** start Passage given **

My DH and I have been married almost 6 months now, and we were dating for a year and a half before we were married. Our relationship started a few days before he went to pick his kids up full time after being in Afghanistan for a year. The BM is on drugs and has exposed SS8 and SS6 to various harmful encounters, and in their eyes, the main person in their life who has raised them is their grandpa, BM's father. The skids live in CA with us during the school year, and they live in MT with BM and her family in the summer.

About 4-6 months into dating (we were pretty much already living together), I realized how stressful it was on DH being a new FT single father and how ill-disciplined the skids were, how malnourished they were, and their desperate need for help with school. I slowly stepped in and started making small changes for DH and skids to incorporate into their life in hopes of relieving some stress for my DH, then BF. After they came back from the summer, we had to re-discipline them, and I automatically just took on the role of mother. When we announced we were getting married, SS7 (at the time) asked if he could call me mom, and after discussing it with DH, we decided they could call me mom if they chose to. Grades picked up in school, attitudes and behaviors were phenomenal, and the skids were getting more active in hobbies outside of the house.

** end Passage given **

To-do list
1. In the post about stepparenting, how long had the couple dated before they married?
2. Resume the post about stepparenting from the point where it stops, keeping its voice.

** start Source material **

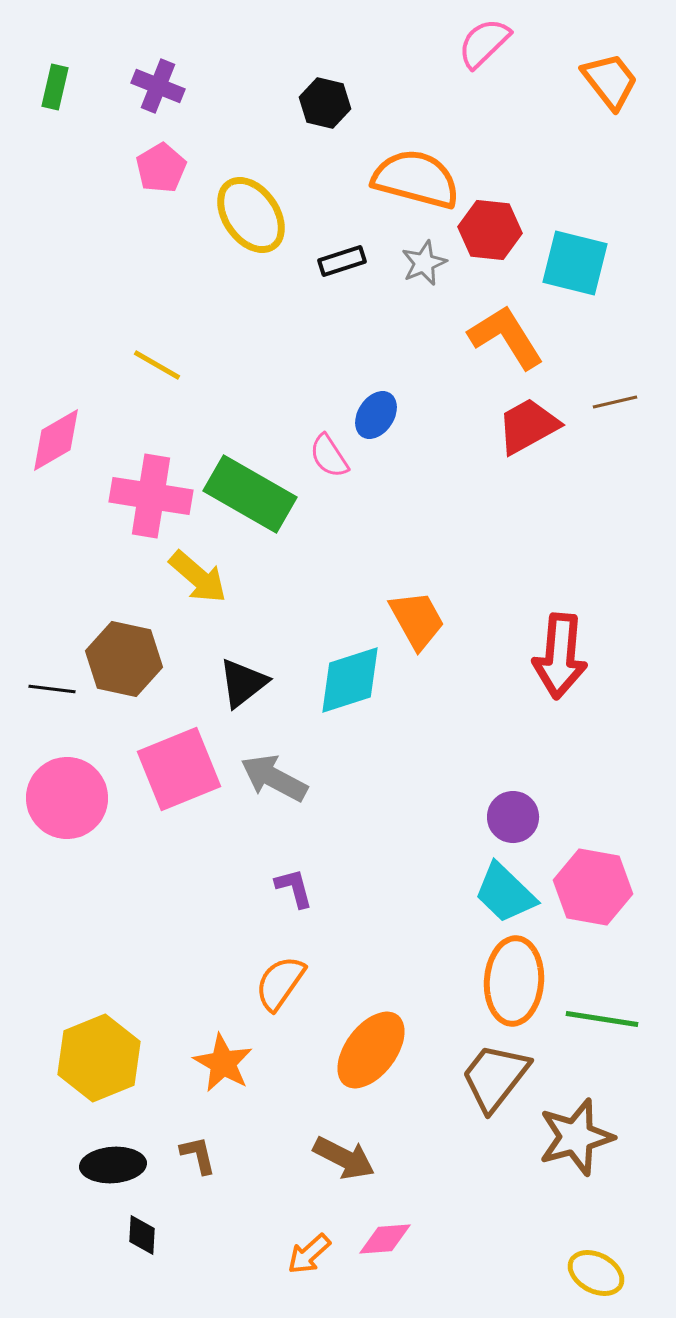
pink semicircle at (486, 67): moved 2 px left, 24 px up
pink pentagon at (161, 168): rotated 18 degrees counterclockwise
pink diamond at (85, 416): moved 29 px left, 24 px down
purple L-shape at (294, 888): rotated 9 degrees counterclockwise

** end Source material **

Task results
1. A year and a half.

2.
After this last summer, I was sort of dreading their return because I knew it would take a lot of work to get them back on track, but also excited to have them back! They were informed by BM and her family that they couldn't call me mom anymore, which hurt my feelings, and sadly I think I have been allowing it to translate over to the skids. My DH and I have different forms of consequences, I lecture (OK, sometimes yell, but I usually can apologize for yelling and bring myself back to a calm tone) and ground them from T.V. (it used to be for the rest of the day or a week, but I saw this agitated DH, so I shortened it to an hour at a time) and explain to them the behaviors I would rather see them do. DH threatens to spank them, and leaves the room only to go back and do it all over again. He recently told me that he thinks I am too harsh on the skids and I need to lay off, especially when it's the weekends, and that they should be allowed to just be kids and not have to "walk on eggshells" around me.

I feel like I made a HUGE mistake imposing my parental views onto his family, and have told him that I want to step back when it comes to decision making and disciplining. Now when the skids ask if they can watch T.V., if they need to finish their dinner, if they're allowed to do "x", I simply tell them to go ask daddy. I find myself in my room most of the time, and not enjoying my time with the family as much as I used to before he brought it up. He says he wants to be co-parents, I just don't know what to do. It's a huge change going from full on mom mode, to co-parenting with a man who, on the weekends when he's home, spends his time between the backyard, the garage, and inappropriate T.V. watching, spending almost no time with the kids, and me being inside ALL day with them allowing them to "just be kids". WTF does that mean?!

I don't want to seem like I am throwing a temper tantrum because I don't get to do things my way anymore, but how do I fuse his parenting style with mine? If we had our own kid, maybe I would be more loose, but my values about being interactive and instilling good behaviors and manners with my child wouldn't. If he wants the the skids to watch more T.V. and be able to play more x-box games, and he doesn't want me correcting their behavior when I hear/see them being inappropriate, and he's not inside with us, where does that leave me?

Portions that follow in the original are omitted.